##### QUOTED TEXT

Item 6 is further amended to include the following disclosure at the end of the Item:
Purchase Agreement
On June 12, 2023, the Issuer entered into the Purchase Agreement primarily with certain existing investors (each, an “Investor”) for the sale of (i) Convertible Notes in the aggregate principal amount of $7.925 million, and (ii) warrants (“Warrants”)
to purchase up to 11,518,895 shares of Common Stock (the sale of the Convertible Notes and the Warrants together, the “Private Placement”). Pursuant to the Purchase Agreement,
(i) Convertible Notes in the aggregate principal amount of $1.2 million and Warrants exercisable for up to 1,744,186 shares of Common Stock were issued to Mr. Seldin on June 23, 2023 and (ii) Convertible Notes in the aggregate principal amount of
$100,000 and Warrants exercisable for up to 145,349 shares of Common Stock were issued to CST Global LLC on June 23, 2023.

##########

Resume the filing excerpt about the Purchase Agreement, continuing it after its last sentence. The records that come next are separate material and have no connection to the filing excerpt about the Purchase Agreement.

##### DATA EXTRACT

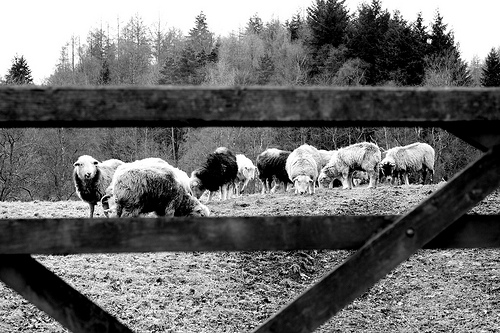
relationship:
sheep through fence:
[112, 158, 202, 219] [3, 71, 499, 331]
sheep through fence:
[67, 147, 119, 213] [3, 71, 499, 331]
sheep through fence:
[382, 142, 435, 182] [3, 71, 499, 331]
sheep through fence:
[317, 139, 380, 190] [3, 71, 499, 331]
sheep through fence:
[285, 143, 320, 193] [3, 71, 499, 331]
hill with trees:
[9, 19, 479, 202] [1, 0, 498, 201]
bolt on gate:
[402, 223, 418, 241] [319, 85, 489, 329]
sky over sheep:
[0, 2, 497, 86] [382, 142, 435, 182]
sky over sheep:
[0, 2, 497, 86] [317, 139, 380, 190]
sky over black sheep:
[0, 2, 497, 86] [254, 144, 293, 192]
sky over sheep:
[0, 2, 497, 86] [231, 152, 258, 193]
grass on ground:
[198, 273, 239, 324] [106, 261, 241, 309]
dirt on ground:
[120, 272, 153, 280] [106, 261, 241, 309]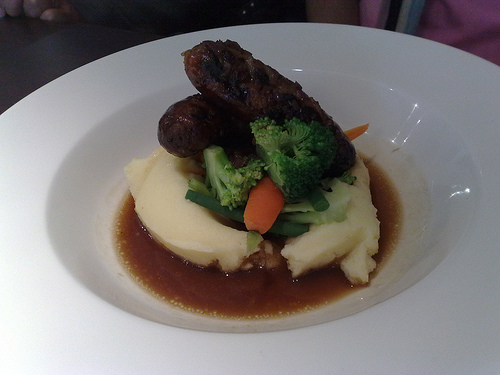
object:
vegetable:
[185, 114, 355, 234]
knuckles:
[2, 0, 62, 18]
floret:
[283, 123, 335, 164]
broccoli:
[247, 116, 346, 198]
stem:
[204, 146, 232, 182]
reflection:
[390, 101, 423, 151]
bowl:
[0, 19, 496, 369]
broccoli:
[252, 117, 340, 193]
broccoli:
[198, 143, 256, 208]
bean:
[305, 186, 328, 213]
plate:
[409, 63, 466, 114]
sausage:
[178, 35, 268, 95]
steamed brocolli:
[250, 122, 338, 191]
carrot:
[243, 178, 279, 231]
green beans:
[282, 221, 298, 233]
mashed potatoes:
[343, 205, 365, 227]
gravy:
[224, 281, 276, 304]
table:
[12, 32, 78, 65]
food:
[122, 36, 383, 285]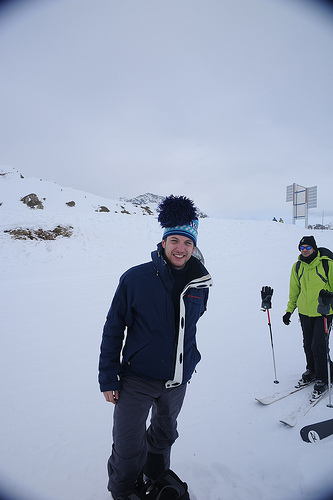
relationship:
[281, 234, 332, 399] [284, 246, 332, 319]
skier wearing jacket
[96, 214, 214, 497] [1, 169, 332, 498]
skier in snow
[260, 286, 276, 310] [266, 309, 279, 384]
glove on top of ski pole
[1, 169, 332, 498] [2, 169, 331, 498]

##########

OUTPUT OF THE EXERCISE:
The Convertible Notes are senior, unsecured obligations of the Issuer and bear interest at the rate of seven percent per year and are payable
on the earlier of June 23, 2026 or the occurrence of an Event of Default, as defined in the Convertible Notes. The Convertible Notes may be converted at any time following June 23, 2023 prior to the payment in full of the principal amount of the
Convertible Notes at the Investor’s option. In the event of the Sale of the Issuer (as defined in the Convertible Notes), the outstanding principal amount of each Convertible Note, plus all accrued and unpaid interest not otherwise converted into
equity securities pursuant to the terms of the Convertible Notes, shall (i) if the Investor so elects, be converted into equity securities pursuant to the terms of the Convertible Notes (the “Conversion
Shares”) at a price equal to $0.688 (subject to appropriate adjustment from time to time for any stock dividend, stock split, combination of shares, reorganization, recapitalization, reclassification or other similar event) (the “Conversion Price”), or (ii) be due and payable immediately prior to the closing of such Sale of the Issuer, together with a premium equal to 150% of the principal amount to be
prepaid. Subsequent to the effectiveness of a registration statement registering the Registrable Securities (as defined below), the Issuer may elect to pay interest in kind through the issuance of shares of Common Stock at the Conversion Price, in
lieu of payments in cash (the “Interest Shares”).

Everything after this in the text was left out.